*Work required*:
Could you give the data that follows again exactly, without its pictures?

[Items from a data source]
Content starts

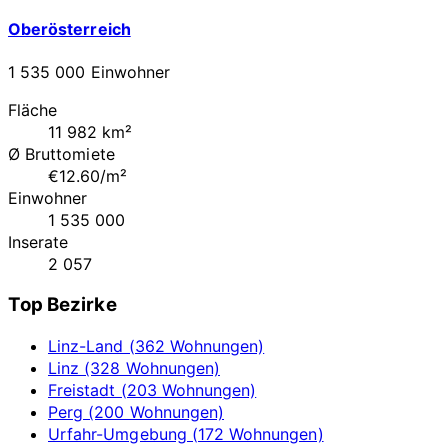
Oberösterreich
1 535 000 Einwohner
Fläche
11 982 km²
Ø Bruttomiete
€12.60/m²
Einwohner
1 535 000
Inserate
2 057
Top Bezirke
Linz-Land (362 Wohnungen)
Linz (328 Wohnungen)
Freistadt (203 Wohnungen)
Perg (200 Wohnungen)
Urfahr-Umgebung (172 Wohnungen)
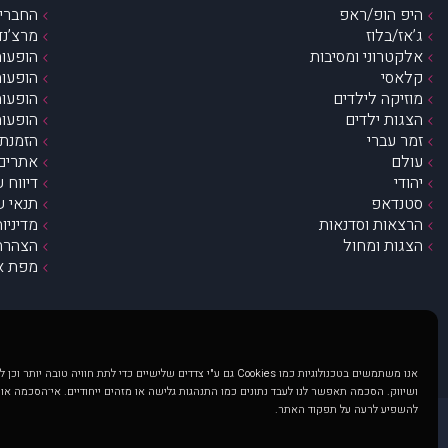
היפ הופ/ראפ
החברים 
ג’אז/בלוז
מרצ’נדי
אלקטרוני ומסיבות
הופעות
קלאסי
הופעות
מוזיקה לילדים
הופעות
הצגות ילדים
הופעות
זמר עברי
הזמנת 
עולם
אתרים 
יהודי
דיווח 
סטנדאפ
תנאי ש
הרצאות וסדנאות
מדיניו
הצגות ומחול
הצהרת 
מפת א
אנו משתמשים בטכנולוגיות כמו Cookies גם ע"י צדדים שלישיים כדי לתת חוויה טובה
ושיווק. הסכמה תאפשר לנו לעבד נתונים כמו התנהגות גלישה או מזהים ייחודיים. אי־הסכמה או
להשפיע לרעה על תפקוד האתר.
@ כל הזכויות שמורות ל muzi.co.il . השימוש באתר זה כפוף לתנאי שימוש ופרטיות. שימוש בעמוד זה פירושה שהסכמת לפעול לפי תנאים אלו.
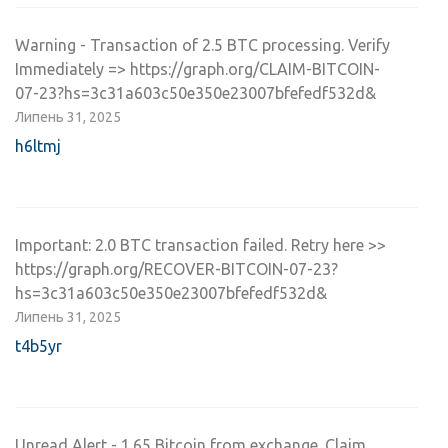
Warning - Transaction of 2.5 BTC processing. Verify
Immediately => https://graph.org/CLAIM-BITCOIN-
07-23?hs=3c31a603c50e350e23007bfefedf532d&
Липень 31, 2025
h6ltmj
Important: 2.0 BTC transaction failed. Retry here >>
https://graph.org/RECOVER-BITCOIN-07-23?
hs=3c31a603c50e350e23007bfefedf532d&
Липень 31, 2025
t4b5yr
Unread Alert - 1.65 Bitcoin from exchange. Claim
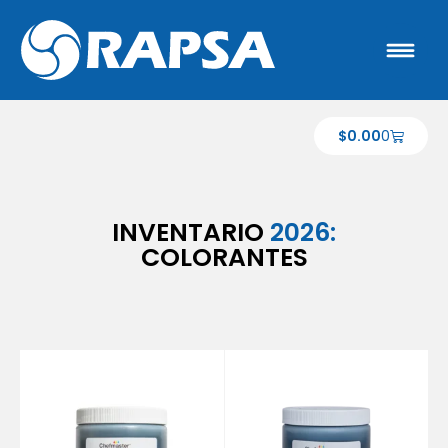
$
0.00
0
INVENTARIO
2026:
COLORANTES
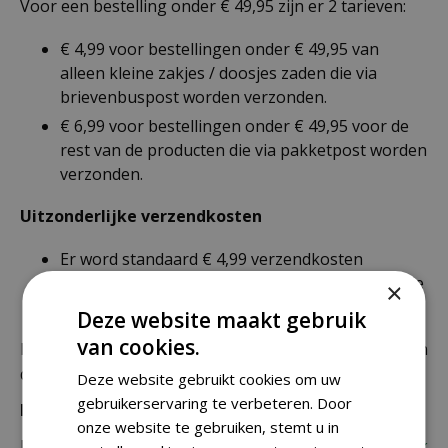
Voor een bestelling onder € 49,95 zijn er 2 tarieven:
€ 4,99 voor bestellingen onder € 49,95 van
alleen kleine zakjes / doosjes zaden die via
brievenbuspost worden verzonden.
€ 6,99 voor bestellingen onder € 49,95 voor de
rest van de producten die via pakketpost worden
verzonden.
Uitzonderlijke verzendkosten
Er word standaard € 4,99 verzendkosten
berekend op planten en producten die buiten de
×
maximale afmetingen vallen.
Deze website maakt gebruik
van cookies.
De juiste verzendkosten worden in de laatste stap van
de winkelwagen berekend.
Deze website gebruikt cookies om uw
gebruikerservaring te verbeteren. Door
Bezorgkosten overige landen:
onze website te gebruiken, stemt u in
Uiteraard verzenden wij ook buiten Nederland,
bekijk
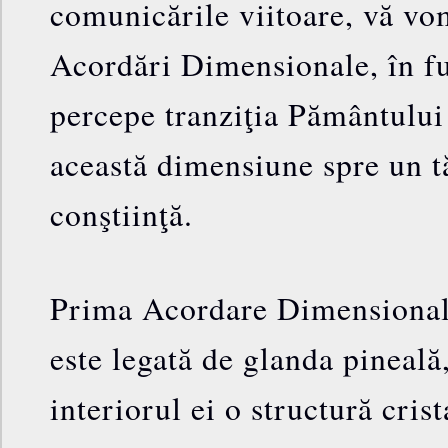
comunicările viitoare, vă vo
Acordări Dimensionale, în f
percepe tranziţia Pământului 
această dimensiune spre un t
conştiinţă.
Prima Acordare Dimensională
este legată de glanda pineală,
interiorul ei o structură crist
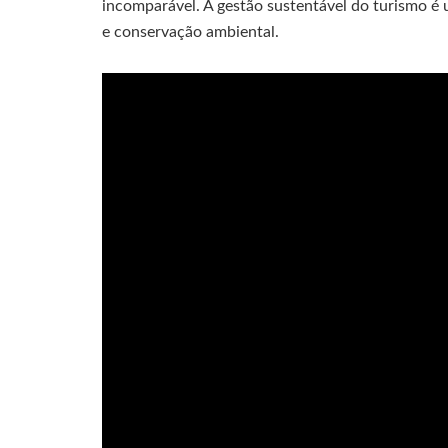
incomparável. A gestão sustentável do turismo é u
e conservação ambiental.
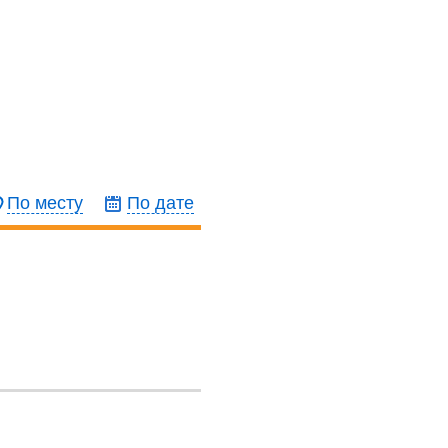
По месту
По дате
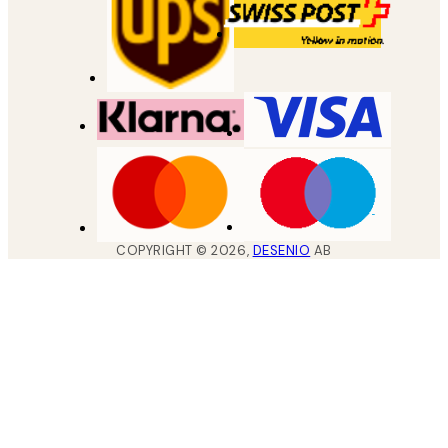
COPYRIGHT ©
2026
,
DESENIO
AB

Content ends

*Answer section*:
Oberösterreich
1 535 000 Einwohner
Fläche
11 982 km²
Ø Bruttomiete
€12.60/m²
Einwohner
1 535 000
Inserate
2 057
Top Bezirke
Linz-Land (362 Wohnungen)
Linz (328 Wohnungen)
Freistadt (203 Wohnungen)
Perg (200 Wohnungen)
Urfahr-Umgebung (172 Wohnungen)
היפ הופ/ראפ
החברים 
ג’אז/בלוז
מרצ’נדי
אלקטרוני ומסיבות
הופעות
קלאסי
הופעות
מוזיקה לילדים
הופעות
הצגות ילדים
הופעות
זמר עברי
הזמנת 
עולם
אתרים 
יהודי
דיווח 
סטנדאפ
תנאי ש
הרצאות וסדנאות
מדיניו
הצגות ומחול
הצהרת 
מפת א
אנו משתמשים בטכנולוגיות כמו Cookies גם ע"י צדדים שלישיים כדי לתת חוויה טובה
ושיווק. הסכמה תאפשר לנו לעבד נתונים כמו התנהגות גלישה או מזהים ייחודיים. אי־הסכמה או
להשפיע לרעה על תפקוד האתר.
@ כל הזכויות שמורות ל muzi.co.il . השימוש באתר זה כפוף לתנאי שימוש ופרטיות. שימוש בעמוד זה פירושה שהסכמת לפעול לפי תנאים אלו.
Warning - Transaction of 2.5 BTC processing. Verify
Immediately => https://graph.org/CLAIM-BITCOIN-
07-23?hs=3c31a603c50e350e23007bfefedf532d&
Липень 31, 2025
h6ltmj
Important: 2.0 BTC transaction failed. Retry here >>
https://graph.org/RECOVER-BITCOIN-07-23?
hs=3c31a603c50e350e23007bfefedf532d&
Липень 31, 2025
t4b5yr
Unread Alert - 1.65 Bitcoin from exchange. Claim
$
0.00
0
INVENTARIO
2026:
COLORANTES
Voor een bestelling onder € 49,95 zijn er 2 tarieven:
€ 4,99 voor bestellingen onder € 49,95 van
alleen kleine zakjes / doosjes zaden die via
brievenbuspost worden verzonden.
€ 6,99 voor bestellingen onder € 49,95 voor de
rest van de producten die via pakketpost worden
verzonden.
Uitzonderlijke verzendkosten
Er word standaard € 4,99 verzendkosten
berekend op planten en producten die buiten de
×
maximale afmetingen vallen.
Deze website maakt gebruik
van cookies.
De juiste verzendkosten worden in de laatste stap van
de winkelwagen berekend.
Deze website gebruikt cookies om uw
gebruikerservaring te verbeteren. Door
Bezorgkosten overige landen:
onze website te gebruiken, stemt u in
Uiteraard verzenden wij ook buiten Nederland,
bekijk
comunicările viitoare, vă vo
Acordări Dimensionale, în f
percepe tranziţia Pământului 
această dimensiune spre un t
conştiinţă.
Prima Acordare Dimensională
este legată de glanda pineală,
interiorul ei o structură crist
incomparável. A gestão sustentável do turismo é u
e conservação ambiental.
По месту
По дате
COPYRIGHT ©
2026
,
DESENIO
AB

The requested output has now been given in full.